Directions: Output every record word for word, minus the pictures.

Available data:
§ §
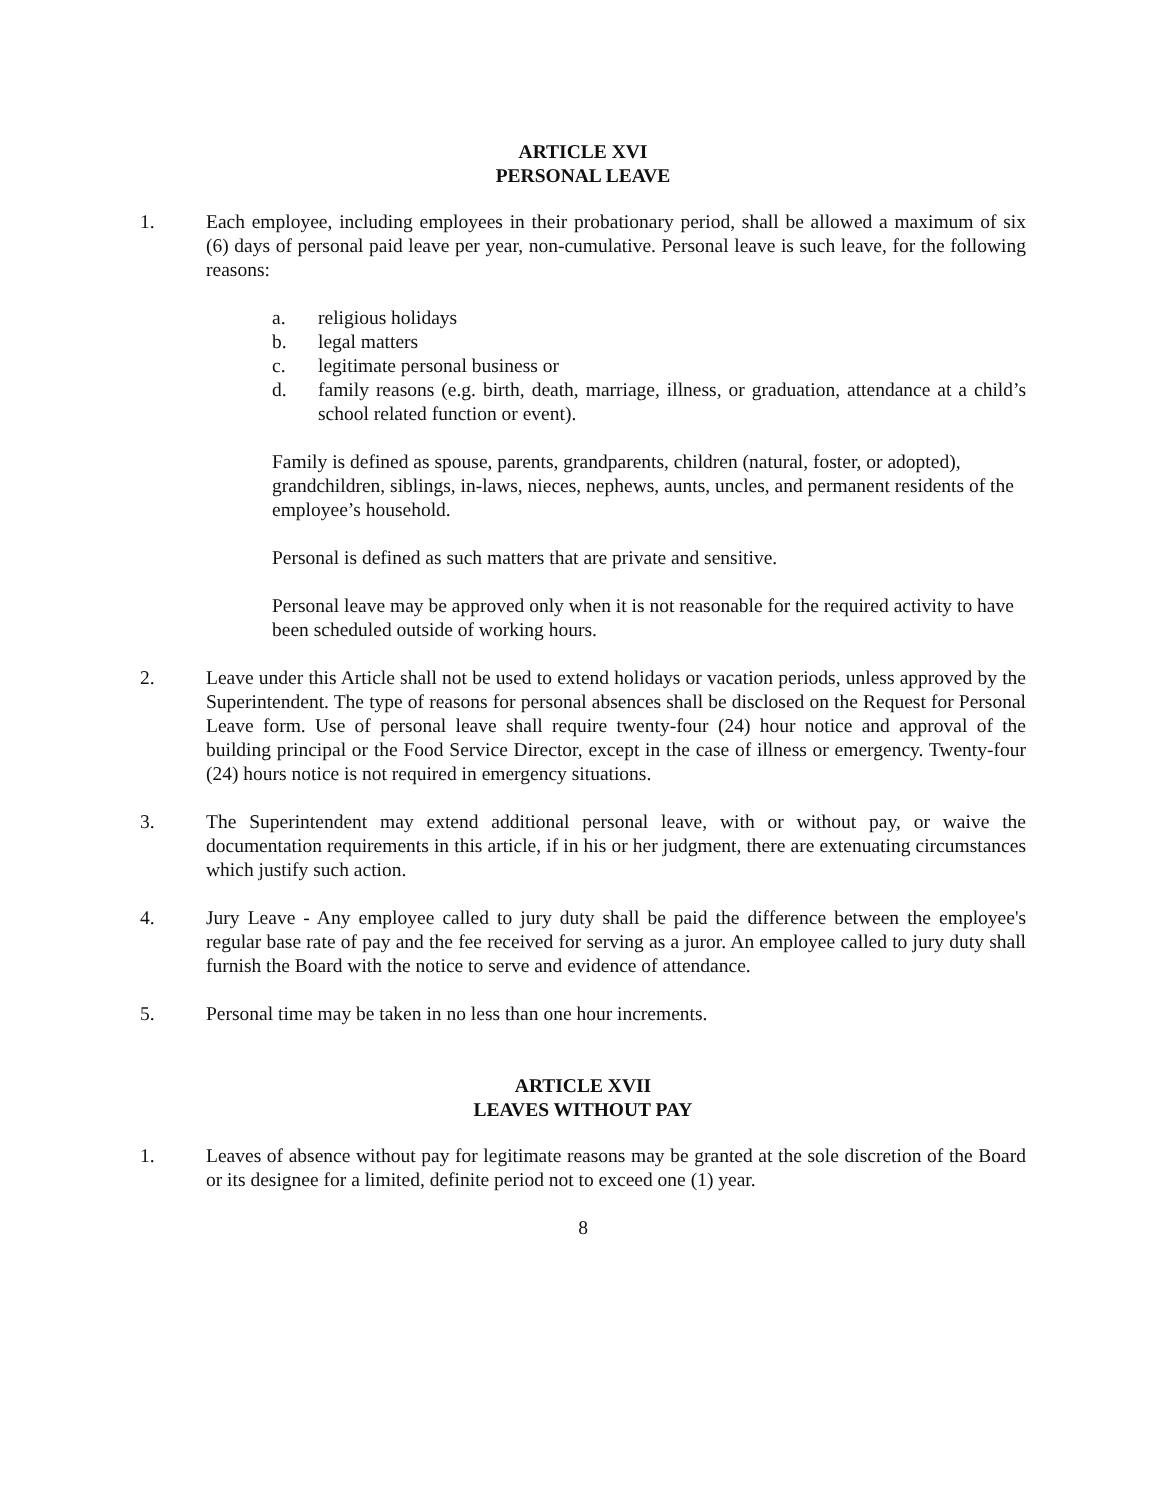ARTICLE XVI
PERSONAL LEAVE
1. Each employee, including employees in their probationary period, shall be allowed a maximum of six (6) days of personal paid leave per year, non-cumulative. Personal leave is such leave, for the following reasons:
a. religious holidays
b. legal matters
c. legitimate personal business or
d. family reasons (e.g. birth, death, marriage, illness, or graduation, attendance at a child’s school related function or event).
Family is defined as spouse, parents, grandparents, children (natural, foster, or adopted), grandchildren, siblings, in-laws, nieces, nephews, aunts, uncles, and permanent residents of the employee’s household.
Personal is defined as such matters that are private and sensitive.
Personal leave may be approved only when it is not reasonable for the required activity to have been scheduled outside of working hours.
2. Leave under this Article shall not be used to extend holidays or vacation periods, unless approved by the Superintendent. The type of reasons for personal absences shall be disclosed on the Request for Personal Leave form. Use of personal leave shall require twenty-four (24) hour notice and approval of the building principal or the Food Service Director, except in the case of illness or emergency. Twenty-four (24) hours notice is not required in emergency situations.
3. The Superintendent may extend additional personal leave, with or without pay, or waive the documentation requirements in this article, if in his or her judgment, there are extenuating circumstances which justify such action.
4. Jury Leave - Any employee called to jury duty shall be paid the difference between the employee's regular base rate of pay and the fee received for serving as a juror. An employee called to jury duty shall furnish the Board with the notice to serve and evidence of attendance.
5. Personal time may be taken in no less than one hour increments.
ARTICLE XVII
LEAVES WITHOUT PAY
1. Leaves of absence without pay for legitimate reasons may be granted at the sole discretion of the Board or its designee for a limited, definite period not to exceed one (1) year.
8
§ §
Task output:
ARTICLE XVI
PERSONAL LEAVE
1. Each employee, including employees in their probationary period, shall be allowed a maximum of six (6) days of personal paid leave per year, non-cumulative. Personal leave is such leave, for the following reasons:
a. religious holidays
b. legal matters
c. legitimate personal business or
d. family reasons (e.g. birth, death, marriage, illness, or graduation, attendance at a child’s school related function or event).
Family is defined as spouse, parents, grandparents, children (natural, foster, or adopted), grandchildren, siblings, in-laws, nieces, nephews, aunts, uncles, and permanent residents of the employee’s household.
Personal is defined as such matters that are private and sensitive.
Personal leave may be approved only when it is not reasonable for the required activity to have been scheduled outside of working hours.
2. Leave under this Article shall not be used to extend holidays or vacation periods, unless approved by the Superintendent. The type of reasons for personal absences shall be disclosed on the Request for Personal Leave form. Use of personal leave shall require twenty-four (24) hour notice and approval of the building principal or the Food Service Director, except in the case of illness or emergency. Twenty-four (24) hours notice is not required in emergency situations.
3. The Superintendent may extend additional personal leave, with or without pay, or waive the documentation requirements in this article, if in his or her judgment, there are extenuating circumstances which justify such action.
4. Jury Leave - Any employee called to jury duty shall be paid the difference between the employee's regular base rate of pay and the fee received for serving as a juror. An employee called to jury duty shall furnish the Board with the notice to serve and evidence of attendance.
5. Personal time may be taken in no less than one hour increments.
ARTICLE XVII
LEAVES WITHOUT PAY
1. Leaves of absence without pay for legitimate reasons may be granted at the sole discretion of the Board or its designee for a limited, definite period not to exceed one (1) year.
8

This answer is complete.